Vizepräsidentin Petra Pau:
Kollege Frei, akzeptieren Sie eine Frage oder Bemerkung der Kollegin Hänsel?
Thorsten Frei (CDU/CSU):
Ja, gerne.
Heike Hänsel (DIE LINKE):
Danke, Frau Präsidentin. – Herr Frei, wir haben hier schon mehrfach über die Situation in Moria diskutiert. Darauf möchte ich auch noch mal hinweisen – etliche Kollegen haben es schon gesagt –: Wir reden hier seit Jahren über diese Situation. Ich bin auch regelmäßig dort. Wir haben Sie ständig gewarnt: So kann es nicht weitergehen.

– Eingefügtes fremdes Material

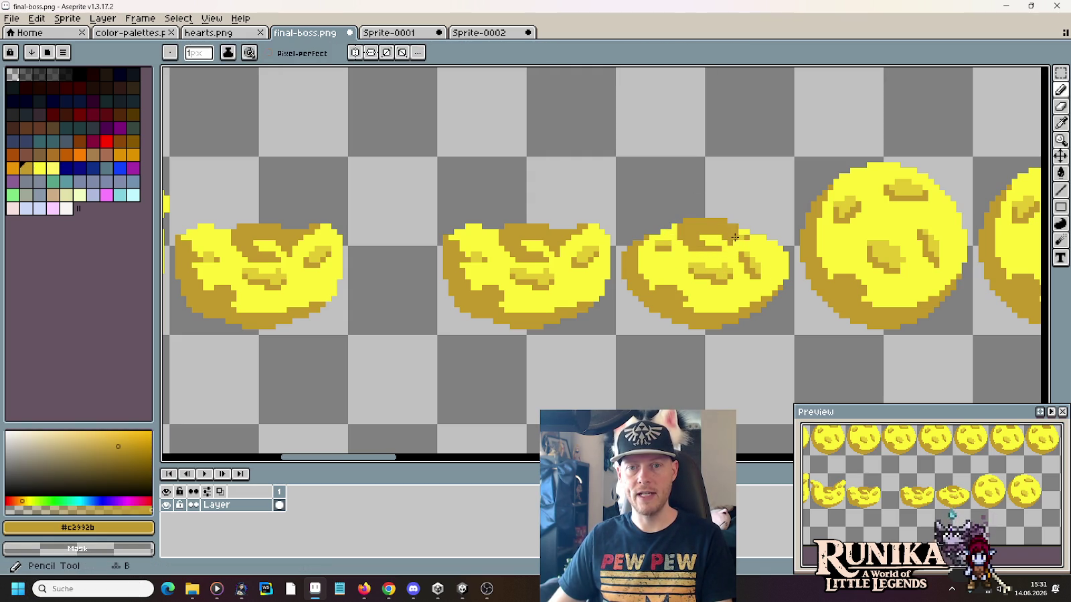
pyautogui.keyDown('alt'); pyautogui.click(741, 236); pyautogui.keyUp('alt')
pyautogui.press('alt')
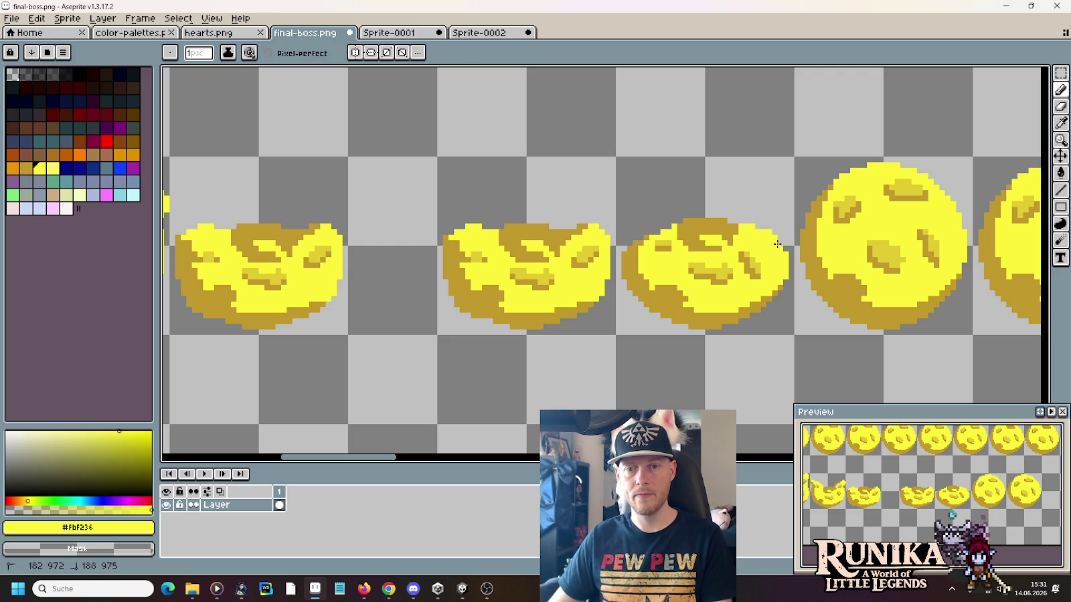
pyautogui.keyDown('alt'); pyautogui.click(640, 239); pyautogui.keyUp('alt')
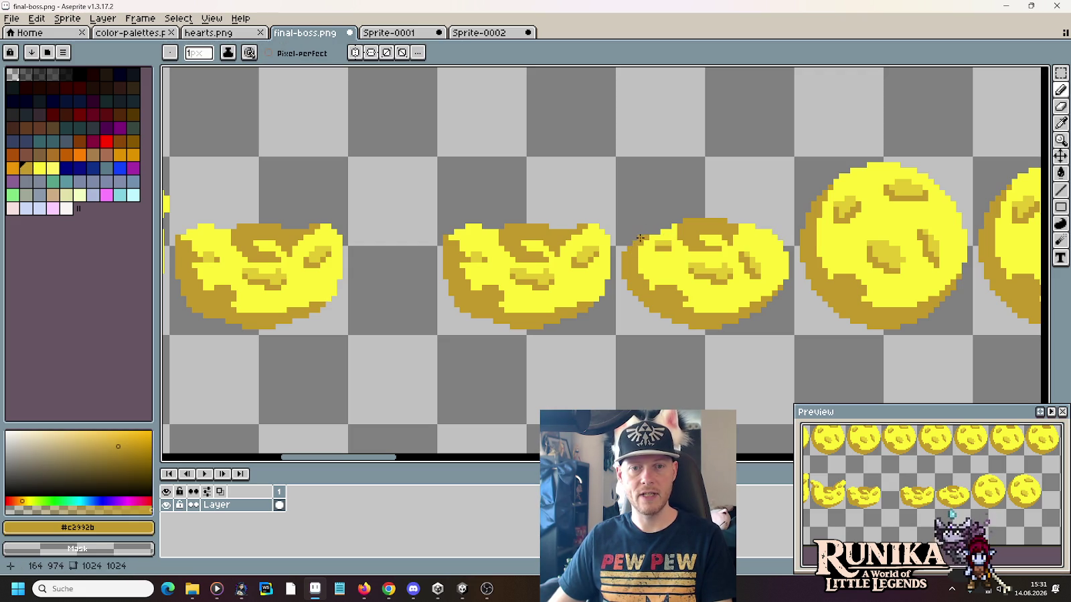
pyautogui.keyDown('alt'); pyautogui.click(670, 235); pyautogui.keyUp('alt')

Sie erkennen die Situation gar nicht. Sie sagen, dass es darum geht, dass die Menschen wieder ein Dach über dem Kopf haben usw. Die Menschen schlafen auf der Straße, und sie brauchen jetzt Unterstützung. Und ich kann Ihnen von meinem letzten Besuch sagen: Die griechische Inselbevölkerung auf Lesbos wird die Situation auch nicht mehr akzeptieren. Es werden dort bürgerkriegsähnliche Zustände herrschen. Alle Straßen sind blockiert. Sie erkennen die Dramatik dieser Situation überhaupt nicht. Sie müssen die Flüchtlinge, um deren Leib und Leben zu schützen, aus Lesbos, aus Moria rausholen. Das ist wirklich ein Appell! Das kann so nicht funktionieren.
(Beifall bei der LINKEN und dem BÜNDNIS 90/DIE GRÜNEN)
Abschließend möchte ich Sie fragen: Wie kann es sein, dass die Bundesregierung bei dem EU-Türkei-Deal vorangegangen ist – sie hat die Initiative ergriffen, diesen EU-Türkei-Deal entwickelt und als deutsche Initiative in die EU eingebracht –, aber jetzt nicht fähig ist, voranzugehen? Dieses System, das auf die Idee der Bundesregierung zurückgeht, ist gescheitert. Die Bundesregierung muss jetzt auch die Konsequenzen tragen und die Menschen hierherholen. Es ist aufgrund dieses EU-Türkei-Deals die Verantwortung der Bundesregierung.
(Beifall bei der LINKEN – Michael Kuffer [CDU/CSU]: Unverantwortliche Schaufensterpolitik!)
Thorsten Frei (CDU/CSU):
Frau Kollegin Hänsel, ich möchte Ihnen Folgendes sagen: Die Bundesrepublik Deutschland und auch die Europäische Union haben in den vergangenen Jahren enorm geholfen. Seit 2016 sind 2,6 Milliarden Euro europäisches Geld nach Griechenland geflossen.
(Matthias W. Birkwald [DIE LINKE]: Davon haben die Kinder, die jetzt in Moria auf der Straße schlafen müssen, gar nichts!)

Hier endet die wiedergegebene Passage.